Closed nandor closed 2 weeks ago
Hi @nandor we use such parallelism mainly to save sin/cos computation time (same sin/cos can be reused for multiple heads). I expect using different threadblock for different heads will be faster for small batch size.
Would you mind running https://github.com/flashinfer-ai/flashinfer/blob/32d9510d67187f1f3a379cce81302cdd15a557d2/benchmarks/bench_rope.py ?
You are right - saving sin
and cos
across 2-8 heads does yield a small speedup. But the finer-grained computation is significantly faster on an H100 already.
Unfortunately this sort of batching is a bit more convoluted to implement in CUDA than triton and internally we'll be relying on a Triton kernel instead.
I'm actually seeing that this change causes a correctness issue wrt apply_rope_pos_ids.
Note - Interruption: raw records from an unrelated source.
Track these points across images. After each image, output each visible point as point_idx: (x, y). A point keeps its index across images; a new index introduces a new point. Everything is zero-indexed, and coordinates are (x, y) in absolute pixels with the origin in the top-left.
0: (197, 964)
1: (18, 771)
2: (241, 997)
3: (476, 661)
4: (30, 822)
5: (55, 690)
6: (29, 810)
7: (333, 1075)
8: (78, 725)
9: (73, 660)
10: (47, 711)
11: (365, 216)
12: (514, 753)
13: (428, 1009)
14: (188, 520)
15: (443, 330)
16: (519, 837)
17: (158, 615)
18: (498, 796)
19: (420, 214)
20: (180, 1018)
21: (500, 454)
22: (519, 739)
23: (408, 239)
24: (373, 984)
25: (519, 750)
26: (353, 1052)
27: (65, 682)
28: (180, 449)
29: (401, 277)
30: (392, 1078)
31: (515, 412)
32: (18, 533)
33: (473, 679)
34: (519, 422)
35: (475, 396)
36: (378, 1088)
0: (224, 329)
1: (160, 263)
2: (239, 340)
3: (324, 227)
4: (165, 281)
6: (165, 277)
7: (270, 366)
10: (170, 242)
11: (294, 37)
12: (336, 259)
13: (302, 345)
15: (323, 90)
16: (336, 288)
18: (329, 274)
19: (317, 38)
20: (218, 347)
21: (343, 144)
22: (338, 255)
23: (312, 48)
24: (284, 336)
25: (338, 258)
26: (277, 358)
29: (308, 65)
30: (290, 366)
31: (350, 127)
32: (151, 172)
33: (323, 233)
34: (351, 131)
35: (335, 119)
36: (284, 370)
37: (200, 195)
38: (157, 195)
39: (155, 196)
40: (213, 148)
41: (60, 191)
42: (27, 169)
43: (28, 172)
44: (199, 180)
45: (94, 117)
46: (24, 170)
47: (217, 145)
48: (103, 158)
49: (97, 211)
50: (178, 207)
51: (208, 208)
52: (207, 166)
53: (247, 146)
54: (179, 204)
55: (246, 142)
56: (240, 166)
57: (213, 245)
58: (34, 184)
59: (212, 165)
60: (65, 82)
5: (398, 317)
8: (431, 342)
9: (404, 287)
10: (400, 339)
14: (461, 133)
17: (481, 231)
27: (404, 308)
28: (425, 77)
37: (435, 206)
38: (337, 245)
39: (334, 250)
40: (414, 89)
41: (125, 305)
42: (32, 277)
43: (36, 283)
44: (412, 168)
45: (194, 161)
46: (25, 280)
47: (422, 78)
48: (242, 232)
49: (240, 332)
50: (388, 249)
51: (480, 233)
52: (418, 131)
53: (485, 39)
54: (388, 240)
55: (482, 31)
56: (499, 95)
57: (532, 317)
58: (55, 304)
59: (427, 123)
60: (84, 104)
Here's a sample comparison script, passing prior to this commit hash (32d9510d67187f1f3a379cce81302cdd15a557d2) but failing post-change: https://github.com/sgl-project/sglang/blob/dd0d2a3af4967880362e3bad9d95cd14572c89ea/scripts/playground/compare_flashinfer_vllm_rope.py
@james-p-xu I'll fix it, thank you!
The previous kernel was not parallelised sufficiently well for low batch sizes. Similarly to the regular rotary kernel, now all qo/kv heads are split across separate blocks.
In decode mode, the pos_ids kernel is now faster.